Paul Lewis for The Guardian on how living in NYC and talking to your Uber driver keeps millennials 'grounded' in the harsh realities of (American) lives...

Publications

Advocating "End to Manels," New Report Highlights Persistence of Male-Dominated Conferences

The study—titled An End to Manels: Closing the Gender Gap at Europe’s Top Policy Events (pdf)—looked at "high-level" conferences that took place across the European Union over five years and conducted a statistical analysis of over 12,600 conference speakers. What it found was that these events averaged three male speakers to every woman, a ratio that Heather Grabbe, director of the Open Society European Policy Institute, argues undermines not only women but all of society.
"Diverse views and experiences bring greater wisdom and a better connection with the needs and aspirations of citizens," Grabbe said. "If women are stuck on the margins, policy misses out on many great ideas and insights."
Jon Queally for Common Dreams introduces an new report on #allmalepanels!
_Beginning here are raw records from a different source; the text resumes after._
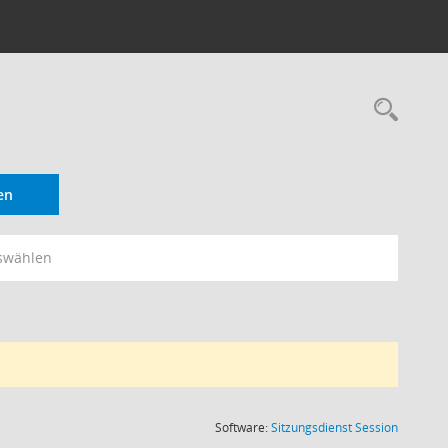
Rec
en
swählen
(Wird in
Software:
Sitzungsdienst
Session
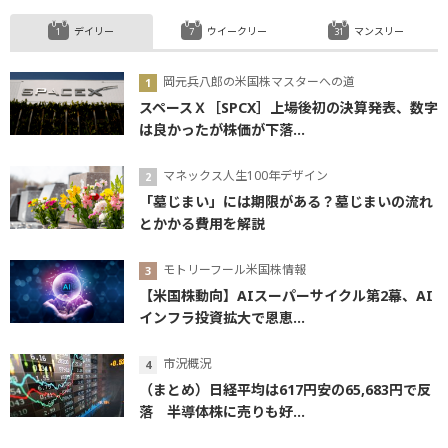
デイリー
ウイークリー
マンスリー
岡元兵八郎の米国株マスターへの道
スペースＸ［SPCX］上場後初の決算発表、数字
は良かったが株価が下落...
マネックス人生100年デザイン
「墓じまい」には期限がある？墓じまいの流れ
とかかる費用を解説
モトリーフール米国株情報
【米国株動向】AIスーパーサイクル第2幕、AI
インフラ投資拡大で恩恵...
市況概況
（まとめ）日経平均は617円安の65,683円で反
落 半導体株に売りも好...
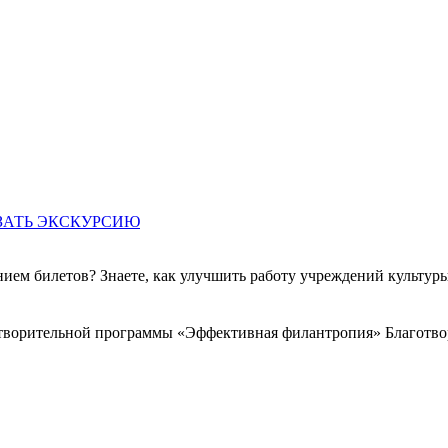
ЗАТЬ ЭКСКУРСИЮ
ем билетов? Знаете, как улучшить работу учреждений культур
готворительной программы «Эффективная филантропия» Благотв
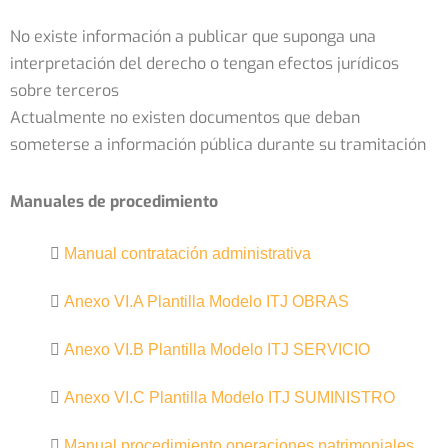
No existe información a publicar que suponga una
interpretación del derecho o tengan efectos jurídicos
sobre terceros
Actualmente no existen documentos que deban
someterse a información pública durante su tramitación
Manuales de procedimiento
Manual contratación administrativa
Anexo VI.A Plantilla Modelo ITJ OBRAS
Anexo VI.B Plantilla Modelo ITJ SERVICIO
Anexo VI.C Plantilla Modelo ITJ SUMINISTRO
Manual procedimiento operaciones patrimoniales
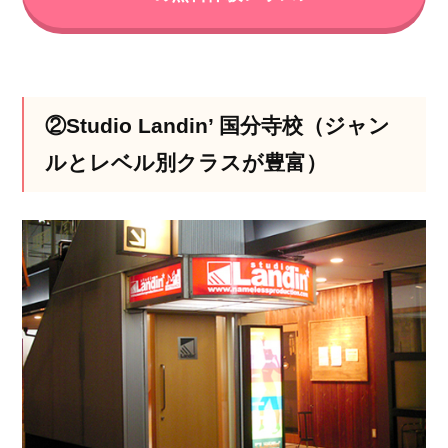
②Studio Landin’ 国分寺校（ジャン
ルとレベル別クラスが豊富）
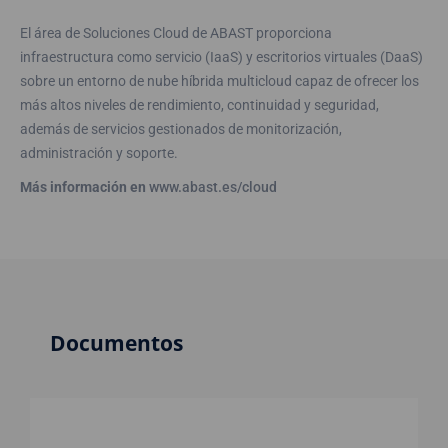
El área de Soluciones Cloud de ABAST proporciona
infraestructura como servicio (IaaS) y escritorios virtuales (DaaS)
sobre un entorno de nube híbrida multicloud capaz de ofrecer los
más altos niveles de rendimiento, continuidad y seguridad,
además de servicios gestionados de monitorización,
administración y soporte.
Más información en
www.abast.es/cloud
Documentos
Isomorphism through algorithms: Institutional dependencies in the case of Facebook

Algorithms and data-driven technologies are increasingly being embraced by a variety of different sectors and institutions. This paper examines how algorithms and data-driven technologies, enacted by an organization like Facebook, can induce similarity across an industry. Using theories from organizational sociology and neoinstitutionalism, this paper traces the bureaucratic roots of Big Data and algorithms to examine the institutional dependencies that emerge and are mediated through data-driven and algorithmic logics. This type of analysis sheds light on how organizational contexts are embedded into algorithms, which can then become embedded within other organizational and individual practices. By investigating technical practices as organizational and bureaucratic, discussions about accountability and decision-making can be reframed.
Robyn Caplan & danah boyd with a new open access article in Big Data & Society.

Academia

The rise of the experience industry on campus
The message from all this is clear: education is not enough. To truly separate yourself from the masses and to snag the elusive full-time job, you must build your experience profile. Your peers are doing it, they are doing more of it, and they are doing it better. You must do more. And if you find this stressful, avail yourself of the numerous resources on campus designed to ensure your positive experience. It’s an experience feedback loop.
This is the paradox: we know that contemporary students are reporting record-high rates of anxiety and depression, yet we continue to push and incentivize them to do more and more. This not only exacerbates stress and anxiety but deprives students of the thing that is essential for their education, maturation and growth, and which is uniquely available in university: time.
Jonathan Finn for University Affairs on the paradoxes of modern university life, experiences and studies.